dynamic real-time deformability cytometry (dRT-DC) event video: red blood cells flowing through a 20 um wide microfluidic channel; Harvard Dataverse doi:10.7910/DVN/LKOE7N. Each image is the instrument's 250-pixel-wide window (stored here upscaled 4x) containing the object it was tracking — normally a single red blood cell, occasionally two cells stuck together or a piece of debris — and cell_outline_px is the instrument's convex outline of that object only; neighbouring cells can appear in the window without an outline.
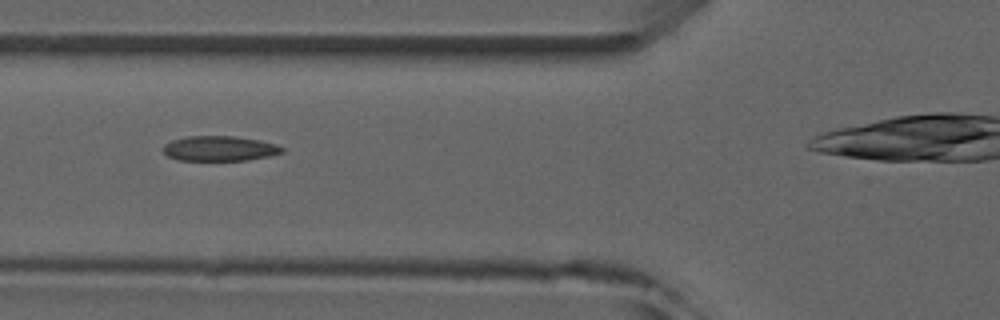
{"species": "common noctule bat (a hibernating species)", "species_latin": "Nyctalus noctula", "temperature_condition": "room temperature", "stored_images_in_passage": 5, "camera_frame_rate_fps": 3000, "um_per_image_px": 0.085, "animal": {"sex": "male", "forearm_length_mm": 52.5}, "frame": {"image": 1, "passage_image": 5, "time_ms": 5.333, "image_size_px": [1000, 320], "cell_outline_px": [[284, 152], [268, 156], [248, 160], [176, 160], [168, 156], [164, 152], [164, 144], [172, 140], [188, 136], [232, 136], [260, 140], [276, 144], [284, 148]], "centroid_in_image_um": [18.67, 12.62], "position_along_channel_um": 107.1, "area_um2": 17.28}}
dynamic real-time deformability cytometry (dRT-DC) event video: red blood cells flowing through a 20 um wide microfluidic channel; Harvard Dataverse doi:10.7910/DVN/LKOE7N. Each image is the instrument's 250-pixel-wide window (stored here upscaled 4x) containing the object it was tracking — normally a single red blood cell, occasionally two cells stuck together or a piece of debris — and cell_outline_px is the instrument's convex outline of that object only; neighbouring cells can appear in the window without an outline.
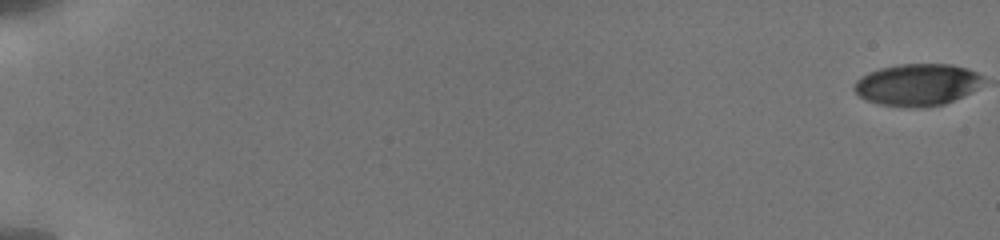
{"species": "human", "species_latin": "Homo sapiens", "temperature_condition": "cold", "stored_images_in_passage": 25, "camera_frame_rate_fps": 3000, "um_per_image_px": 0.085, "donor": {"sex": "male"}, "frame": {"image": 1, "passage_image": 1, "time_ms": 0.0, "image_size_px": [1000, 240], "cell_outline_px": [[984, 80], [976, 88], [964, 96], [944, 104], [928, 108], [908, 108], [880, 104], [868, 100], [860, 96], [856, 92], [856, 80], [880, 68], [900, 64], [952, 64], [968, 68], [984, 76]], "centroid_in_image_um": [78.03, 7.21], "position_along_channel_um": 7.0, "area_um2": 31.44}}
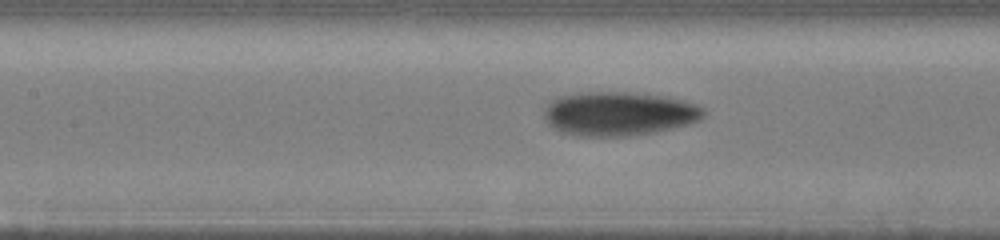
{"frame": {"image": 2, "passage_image": 22, "time_ms": 9.333, "image_size_px": [1000, 240], "cell_outline_px": [[704, 116], [688, 124], [672, 128], [652, 132], [628, 136], [580, 136], [560, 132], [552, 128], [548, 124], [544, 116], [544, 108], [552, 100], [560, 96], [580, 92], [624, 92], [660, 96], [684, 100], [696, 104], [704, 108]], "centroid_in_image_um": [52.55, 9.67], "position_along_channel_um": 154.8, "area_um2": 40.69}}
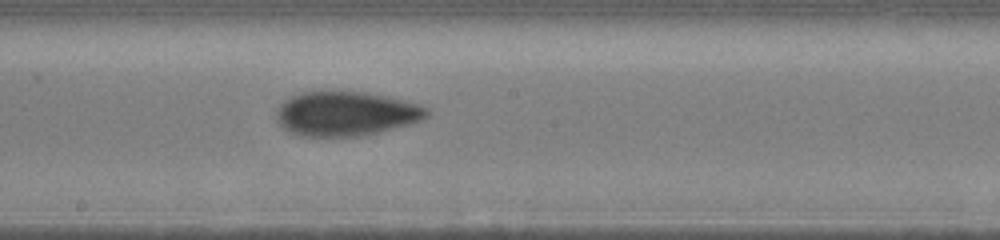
{"frame": {"image": 3, "passage_image": 25, "time_ms": 11.0, "image_size_px": [1000, 240], "cell_outline_px": [[428, 116], [420, 120], [408, 124], [360, 136], [300, 136], [288, 132], [280, 124], [276, 116], [276, 112], [280, 104], [284, 100], [292, 96], [304, 92], [364, 92], [384, 96], [420, 104], [428, 108]], "centroid_in_image_um": [29.37, 9.67], "position_along_channel_um": 218.8, "area_um2": 38.44}}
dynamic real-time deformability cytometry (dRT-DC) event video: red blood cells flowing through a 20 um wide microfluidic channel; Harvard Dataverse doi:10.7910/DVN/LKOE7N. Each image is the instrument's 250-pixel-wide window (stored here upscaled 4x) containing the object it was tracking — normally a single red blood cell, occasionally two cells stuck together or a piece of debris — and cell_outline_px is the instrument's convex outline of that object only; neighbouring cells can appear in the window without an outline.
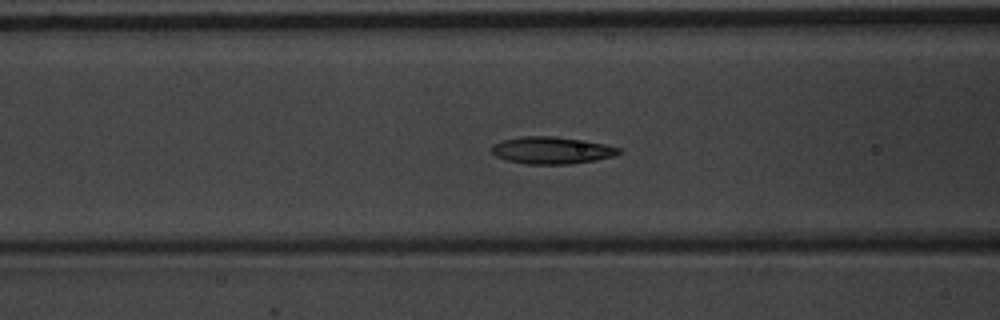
{"species": "common noctule bat (a hibernating species)", "species_latin": "Nyctalus noctula", "temperature_condition": "warm", "stored_images_in_passage": 57, "camera_frame_rate_fps": 3000, "um_per_image_px": 0.085, "animal": {"sex": "male", "body_mass_g": 20.1, "forearm_length_mm": 53.5}, "frame": {"image": 1, "passage_image": 24, "time_ms": 7.667, "image_size_px": [1000, 320], "cell_outline_px": [[624, 152], [616, 156], [596, 160], [568, 164], [524, 164], [508, 160], [496, 156], [492, 152], [492, 144], [504, 140], [524, 136], [556, 136], [604, 144], [620, 148]], "centroid_in_image_um": [46.93, 12.78], "position_along_channel_um": 119.7, "area_um2": 20.06}}
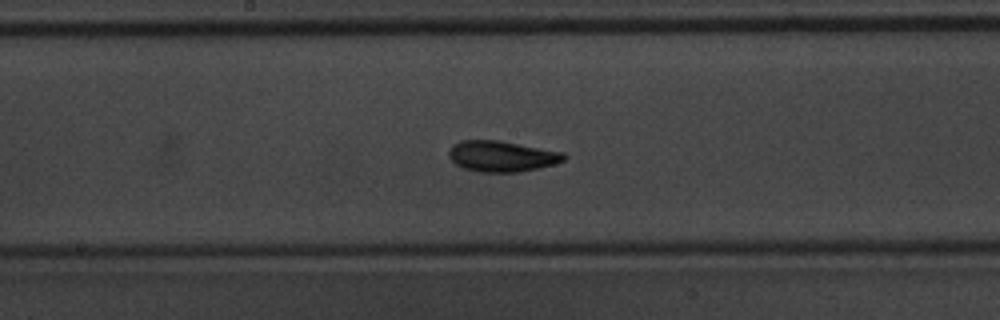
{"frame": {"image": 2, "passage_image": 31, "time_ms": 10.0, "image_size_px": [1000, 320], "cell_outline_px": [[568, 156], [564, 160], [552, 164], [536, 168], [516, 172], [480, 172], [464, 168], [456, 164], [448, 156], [448, 152], [452, 144], [460, 140], [500, 140], [564, 152]], "centroid_in_image_um": [42.63, 13.26], "position_along_channel_um": 205.6, "area_um2": 20.69}}
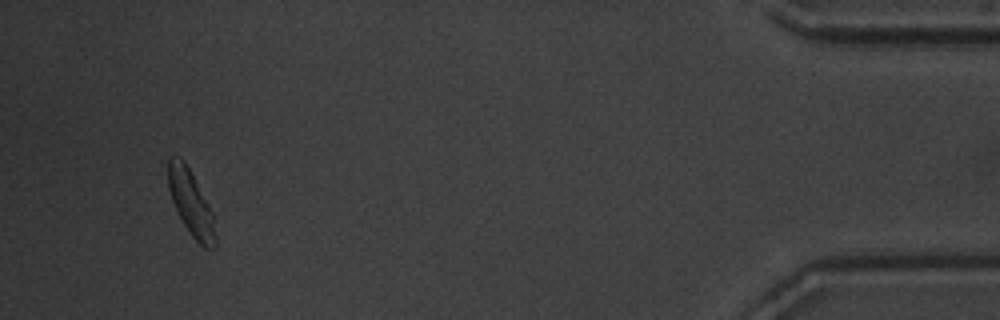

━━━━━━━━━━━━━━━━

→ **Task objective**
All of the entries above should be copied exactly, except for the pictures.

→ **Solution to the problem**
dynamic real-time deformability cytometry (dRT-DC) event video: red blood cells flowing through a 20 um wide microfluidic channel; Harvard Dataverse doi:10.7910/DVN/LKOE7N. Each image is the instrument's 250-pixel-wide window (stored here upscaled 4x) containing the object it was tracking — normally a single red blood cell, occasionally two cells stuck together or a piece of debris — and cell_outline_px is the instrument's convex outline of that object only; neighbouring cells can appear in the window without an outline.
{"species": "common noctule bat (a hibernating species)", "species_latin": "Nyctalus noctula", "temperature_condition": "room temperature", "stored_images_in_passage": 5, "camera_frame_rate_fps": 3000, "um_per_image_px": 0.085, "animal": {"sex": "male", "forearm_length_mm": 52.5}, "frame": {"image": 1, "passage_image": 5, "time_ms": 5.333, "image_size_px": [1000, 320], "cell_outline_px": [[284, 152], [268, 156], [248, 160], [176, 160], [168, 156], [164, 152], [164, 144], [172, 140], [188, 136], [232, 136], [260, 140], [276, 144], [284, 148]], "centroid_in_image_um": [18.67, 12.62], "position_along_channel_um": 107.1, "area_um2": 17.28}}
dynamic real-time deformability cytometry (dRT-DC) event video: red blood cells flowing through a 20 um wide microfluidic channel; Harvard Dataverse doi:10.7910/DVN/LKOE7N. Each image is the instrument's 250-pixel-wide window (stored here upscaled 4x) containing the object it was tracking — normally a single red blood cell, occasionally two cells stuck together or a piece of debris — and cell_outline_px is the instrument's convex outline of that object only; neighbouring cells can appear in the window without an outline.
{"species": "human", "species_latin": "Homo sapiens", "temperature_condition": "cold", "stored_images_in_passage": 25, "camera_frame_rate_fps": 3000, "um_per_image_px": 0.085, "donor": {"sex": "male"}, "frame": {"image": 1, "passage_image": 1, "time_ms": 0.0, "image_size_px": [1000, 240], "cell_outline_px": [[984, 80], [976, 88], [964, 96], [944, 104], [928, 108], [908, 108], [880, 104], [868, 100], [860, 96], [856, 92], [856, 80], [880, 68], [900, 64], [952, 64], [968, 68], [984, 76]], "centroid_in_image_um": [78.03, 7.21], "position_along_channel_um": 7.0, "area_um2": 31.44}}
{"frame": {"image": 2, "passage_image": 22, "time_ms": 9.333, "image_size_px": [1000, 240], "cell_outline_px": [[704, 116], [688, 124], [672, 128], [652, 132], [628, 136], [580, 136], [560, 132], [552, 128], [548, 124], [544, 116], [544, 108], [552, 100], [560, 96], [580, 92], [624, 92], [660, 96], [684, 100], [696, 104], [704, 108]], "centroid_in_image_um": [52.55, 9.67], "position_along_channel_um": 154.8, "area_um2": 40.69}}
{"frame": {"image": 3, "passage_image": 25, "time_ms": 11.0, "image_size_px": [1000, 240], "cell_outline_px": [[428, 116], [420, 120], [408, 124], [360, 136], [300, 136], [288, 132], [280, 124], [276, 116], [276, 112], [280, 104], [284, 100], [292, 96], [304, 92], [364, 92], [384, 96], [420, 104], [428, 108]], "centroid_in_image_um": [29.37, 9.67], "position_along_channel_um": 218.8, "area_um2": 38.44}}
dynamic real-time deformability cytometry (dRT-DC) event video: red blood cells flowing through a 20 um wide microfluidic channel; Harvard Dataverse doi:10.7910/DVN/LKOE7N. Each image is the instrument's 250-pixel-wide window (stored here upscaled 4x) containing the object it was tracking — normally a single red blood cell, occasionally two cells stuck together or a piece of debris — and cell_outline_px is the instrument's convex outline of that object only; neighbouring cells can appear in the window without an outline.
{"species": "common noctule bat (a hibernating species)", "species_latin": "Nyctalus noctula", "temperature_condition": "warm", "stored_images_in_passage": 57, "camera_frame_rate_fps": 3000, "um_per_image_px": 0.085, "animal": {"sex": "male", "body_mass_g": 20.1, "forearm_length_mm": 53.5}, "frame": {"image": 1, "passage_image": 24, "time_ms": 7.667, "image_size_px": [1000, 320], "cell_outline_px": [[624, 152], [616, 156], [596, 160], [568, 164], [524, 164], [508, 160], [496, 156], [492, 152], [492, 144], [504, 140], [524, 136], [556, 136], [604, 144], [620, 148]], "centroid_in_image_um": [46.93, 12.78], "position_along_channel_um": 119.7, "area_um2": 20.06}}
{"frame": {"image": 2, "passage_image": 31, "time_ms": 10.0, "image_size_px": [1000, 320], "cell_outline_px": [[568, 156], [564, 160], [552, 164], [536, 168], [516, 172], [480, 172], [464, 168], [456, 164], [448, 156], [448, 152], [452, 144], [460, 140], [500, 140], [564, 152]], "centroid_in_image_um": [42.63, 13.26], "position_along_channel_um": 205.6, "area_um2": 20.69}}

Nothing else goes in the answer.